13.08.2013FDPFinanzpolitik

LINDNER-Interview für die "Kieler Nachrichten"

Berlin. Der stellvertretende FDP-Bundesvorsitzende CHRISTIAN LINDNER gab den "Kieler Nachrichten" (Dienstag-Ausgabe) das folgende Interview. Die Fragen stellte DIETER WONKA:

Frage: Ist politische Erpressung à la Maut-Seehofer für einen Koalitionspartner akzeptabel?

LINDNER: Das verbuche ich unter bayerischer Folklore im Sommer. Horst Seehofer hat schon manches beschlossen, was zuvor angeblich nur über seine Leiche ging. Er ist aber offensichtlich putzmunter. Als Ministerpräsident müsste er wissen, dass auch deutsche Autofahrer eine Maut zahlen müssten. Eine Pkw-Maut wird die FDP nicht mittragen.

Frage: Was spricht gegen eine allgemeine Pkw-Maut für alle?

LINDNER: Die Politik kann erst dann glaubwürdig über neue Modelle nachdenken, wenn alle Mittel aus der Lkw-Maut und aus der Mineralölsteuer tatsächlich zu 100 Prozent für die Verkehrswege zur Verfügung stünden. Wenn es dann nicht reicht, kann man neu nachdenken. Seehofers Pkw-Maut ist eine kreative Idee, den Bürgern noch tiefer in die Tasche zu greifen. Ich befürchte, dass nach der Einführung der PKW-Maut nach und nach staatliche Mittel für den Verkehrshaushalt gekürzt würden.

Frage: Unions-Fraktionschef Kauder erklärt schon jetzt die Mehrwertsteuer für unreformierbar, auch für die nächste Regierung. Ist das katastrophaler Kleinmut?

LINDNER: An der FDP würde eine grundlegende Reform und Vereinfachung des Mehrwertsteuer-Systems nicht scheitern. Bundesfinanzminister Schäuble ist am Zug. Unabhängig davon zeigt sich: Die FDP ist als Kompass und Motor einer Koalition unverzichtbar, sonst legen die Partner die Hände in den Schoß. Selbstzufriedenheit ist der erste Schritt zum Verlust der Stärke Deutschlands.

Frage: Was erwarten Sie von der nächsten Koalition?

LINDNER: Die nächste Regierung muss bis 2017 historische Weichenstellungen leisten. Der Staat muss aus der Abhängigkeit der Kapitalmärkte befreit werden, ohne dass dazu Steuern erhöht werden. Das setzt also mehr Disziplin bei den Staatsausgaben voraus, als die Union sie in ihrem Wahlprogramm gezeigt hat. Die Energiewende muss neu gestaltet werden: Mehr marktwirtschaftliche Instrumente, statt teurer Photovoltaik-Förderung, mit der die Grünen über die Stromrechnung von der Rentnerin zu grünen Lobbys umverteilen. Und wir brauchen genügend Fachkräfte, durch gute Bildungspolitik und durch ein modernes Zuwanderungsrecht.

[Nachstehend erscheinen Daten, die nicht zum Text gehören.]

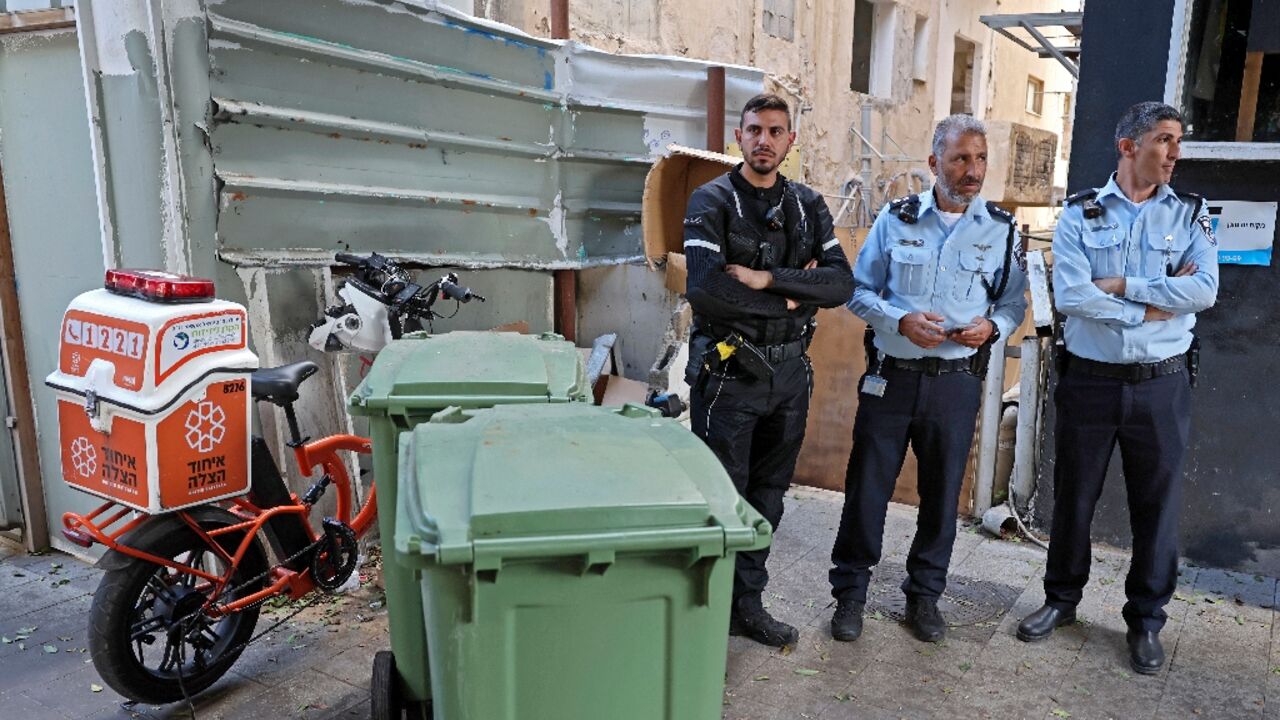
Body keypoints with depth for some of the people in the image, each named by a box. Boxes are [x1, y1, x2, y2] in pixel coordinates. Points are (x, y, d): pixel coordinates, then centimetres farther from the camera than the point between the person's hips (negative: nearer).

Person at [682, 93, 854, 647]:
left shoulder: (807, 205, 8)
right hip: (729, 369, -5)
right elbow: (704, 289, -23)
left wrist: (767, 279, -18)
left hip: (790, 370, 6)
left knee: (768, 495, 14)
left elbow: (841, 283, -5)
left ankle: (747, 604, 30)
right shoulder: (712, 201, -7)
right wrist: (792, 298, -14)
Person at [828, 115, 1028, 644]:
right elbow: (859, 291, 2)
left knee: (941, 493, 11)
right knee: (867, 486, 3)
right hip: (891, 376, -1)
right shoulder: (896, 218, 0)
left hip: (957, 381, 1)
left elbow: (1015, 304, 10)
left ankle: (924, 595, 30)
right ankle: (850, 592, 20)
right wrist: (901, 320, -15)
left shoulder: (1002, 230, 3)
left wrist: (991, 327, -12)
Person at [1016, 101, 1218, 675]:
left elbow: (1204, 291, -13)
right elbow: (1069, 295, -15)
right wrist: (1151, 308, -13)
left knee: (1156, 505, 10)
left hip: (1162, 384, 1)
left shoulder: (1191, 214, 3)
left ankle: (1146, 620, 29)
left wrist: (1121, 286, -14)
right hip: (1089, 380, -1)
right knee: (1073, 497, 12)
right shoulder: (1081, 214, -1)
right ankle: (1062, 599, 32)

Frage: Angela Merkels Wahlkampf steht eher für eine Stillstands-Republik. Rundum ist Europa aber in reformerischer Bewegung. Läuft Deutschland Gefahr, sich zu sehr und zu lange auf der Reformpolitik der Agenda 2010 auszuruhen?

LINDNER: Das ist eine Gefahr. Die Union verspricht im Wahlprogramm zusätzliche Ausgaben von 30 Milliarden Euro. Das ist nicht seriös und ein falsches Signal nach Europa: Dort predigen wir die Stabilität und bei uns kommen die Spendierhosen in Mode.

Frage: Wieso wollen Sie vorab einen unumstößlichen Parteibeschluss, dass die FDP nach der Wahl für eine Ampel definitiv nicht zur Verfügung steht?

LINDNER: Sozialdemokraten und Grüne sind heute fixiert auf mehr Staat, mehr Gleichheit, mehr Bevormundung. Das sind nicht mehr die Parteien der Agenda 2010. Wir stehen für Freiheit, Eigenverantwortung und Freude an Leistung. Sowohl bei den Projekten als auch bei den Mentalitäten liegen Welten insbesondere zwischen Grünen und FDP.

Frage: Läuft die SPD Gefahr, auf Jahre hinaus im Bund regierungsunfähig zu werden?

LINDNER: Die SPD agiert mindestens verantwortungslos. In der Datenaffäre hat SPD-Chef Gabriel der Kanzlerin faktisch Landesverrat vorgeworfen. Gabriel vergiftet den Brunnen, aus dem alle Demokraten trinken. Mit solchen Äußerungen disqualifiziert man sich.